Brothers & Sisters (ABC)
I've been slowly losing interest in this show, which had a real jump-the-shark moment last season when it was revealed that Rebecca wasn't actually the long-lost Walker half-sibling, merely so that she could then get it on with her heretofore assumed half-brother Justin (as absurd as this sounds if you've never watched the show, it was nearly as absurd to longtime viewers). This show has always straddled a line between earnest family drama and lifestyle-porn soap opera, and it seems to be trending further and further in the soap direction. This season has brought a search for a new long-lost half-sibling, a paternity crisis and a little baby in peril. Now rumor has it that Balthazar Getty has been dumped from the show, and while his character is indeed useless, I don't know that I can sit through some drawn-out grieving process if they kill him off. A bunch of returning shows (Lost, Friday Night Lights, Damages, The Closer) that I want to watch are about to come back, and there are a few new ones I want to check out as well, so this may just end up being sacrificed to clear up the schedule a bit.

Chuck (NBC)
Although a lot of people seem to find the current second season of this show a great improvement, I think it's about as amusing and insubstantial as the first, which is to say that I thoroughly enjoy it but rarely get excited about it. That's about right for a show like this - it's pure fun entertainment, with a handful of nice emotional moments. The plots often don't make sense, the character development is minimal, and the dialogue can be hokey, but there is enough in the way of rousing action, funny one-liners, appealing eye-candy and romantic entanglements to hold my attention.

Fringe (Fox)
This is another show that is never quite at the top of my to-watch list, but still has enough going for it that I come back every week. It has yet to transcend its X-Files-meets-Alias origins; virtually every cold open could double as an X-Files teaser, and the vast conspiracy is so vague and all-consuming that I worry it will turn out to be as convoluted and nonsensical as the ones on those other two shows became. Still, a lot of the mysteries are pretty creepy, there are some interesting background nuggets being doled out about the various characters, and John Noble is always entertaining as the addled-yet-mysterious Walter Bishop. I remain hopeful that, with patience, this will turn into a great show rather than just a decent pastiche.

Gossip Girl (The CW)
I think I've been beating the drum for this show pretty incessantly, but every week reminds me of just how good it is. Along with 30 Rock and Pushing Daisies, it's been the thing I most look forward to watching each week, and it's easily surpassed Josh Schwartz's last rich-teens drama, The O.C. There's been no similar second-season decline in quality; if anything, the show's only gotten better, with richer character development, juicier plot twists and stronger dialogue.
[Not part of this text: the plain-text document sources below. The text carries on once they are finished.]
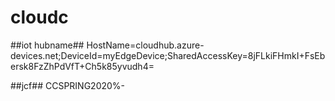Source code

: # cloudc
##iot hubname##
HostName=cloudhub.azure-devices.net;DeviceId=myEdgeDevice;SharedAccessKey=8jFLkiFHmkI+FsEbersk8FzZhPdVfT+Ch5k85yvudh4=

##jcf##
CCSPRING2020%-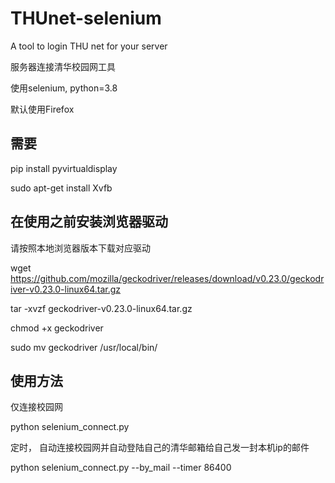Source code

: # THUnet-selenium
A tool to login THU net for your server

服务器连接清华校园网工具

使用selenium, python=3.8

默认使用Firefox

## 需要

pip install pyvirtualdisplay

sudo apt-get install Xvfb

## 在使用之前安装浏览器驱动

请按照本地浏览器版本下载对应驱动

wget https://github.com/mozilla/geckodriver/releases/download/v0.23.0/geckodriver-v0.23.0-linux64.tar.gz

tar -xvzf geckodriver-v0.23.0-linux64.tar.gz

chmod +x geckodriver

sudo mv geckodriver /usr/local/bin/


## 使用方法

仅连接校园网

python selenium_connect.py

定时， 自动连接校园网并自动登陆自己的清华邮箱给自己发一封本机ip的邮件

python selenium_connect.py --by_mail --timer 86400
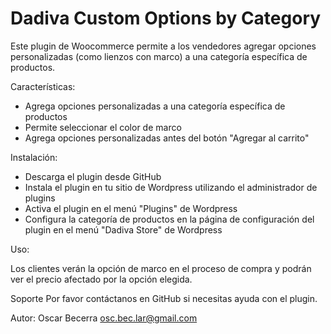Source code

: # Dadiva Custom Options by Category
Este plugin de Woocommerce permite a los vendedores agregar opciones personalizadas (como lienzos con marco) a una categoría específica de productos.

Características:
- Agrega opciones personalizadas a una categoría específica de productos
- Permite seleccionar el color de marco
- Agrega opciones personalizadas antes del botón "Agregar al carrito"

Instalación:
- Descarga el plugin desde GitHub
- Instala el plugin en tu sitio de Wordpress utilizando el administrador de plugins
- Activa el plugin en el menú "Plugins" de Wordpress
- Configura la categoría de productos en la página de configuración del plugin en el menú "Dadiva Store" de Wordpress

Uso:

Los clientes verán la opción de marco en el proceso de compra y podrán ver el precio afectado por la opción elegida.

Soporte
Por favor contáctanos en GitHub si necesitas ayuda con el plugin.

Autor: Oscar Becerra <osc.bec.lar@gmail.com>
The interplay between Chuck and Blair is masterful, and Leighton Meester constantly impresses me with her portrayal of Blair. I know for some people the notion of a teen soap is too much to get past, but if you're open to it, this really is one of the best shows on TV.

Pushing Daisies (ABC)
This show is about to depart the airwaves (the final three episodes are currently TBA on ABC's schedule, although they've been produced, so even if the network axes them altogether they'll at least end up on DVD), and I'm really sad to see it go. It took me a while to warm up to Bryan Fuller's quirky, cutesy vision, but this season has been consistently excellent, with nearly as much clever quippery as 30 Rock, plus an intriguing ongoing mystery and engaging standalone stories. In short, it's unique, great TV, which means I probably shouldn't be surprised it got canceled. There's really no point in trying to jump on board now, but this is absolutely something to look for on DVD (and it will end up with only 22 episodes total, making it easy to plow through the whole series quickly).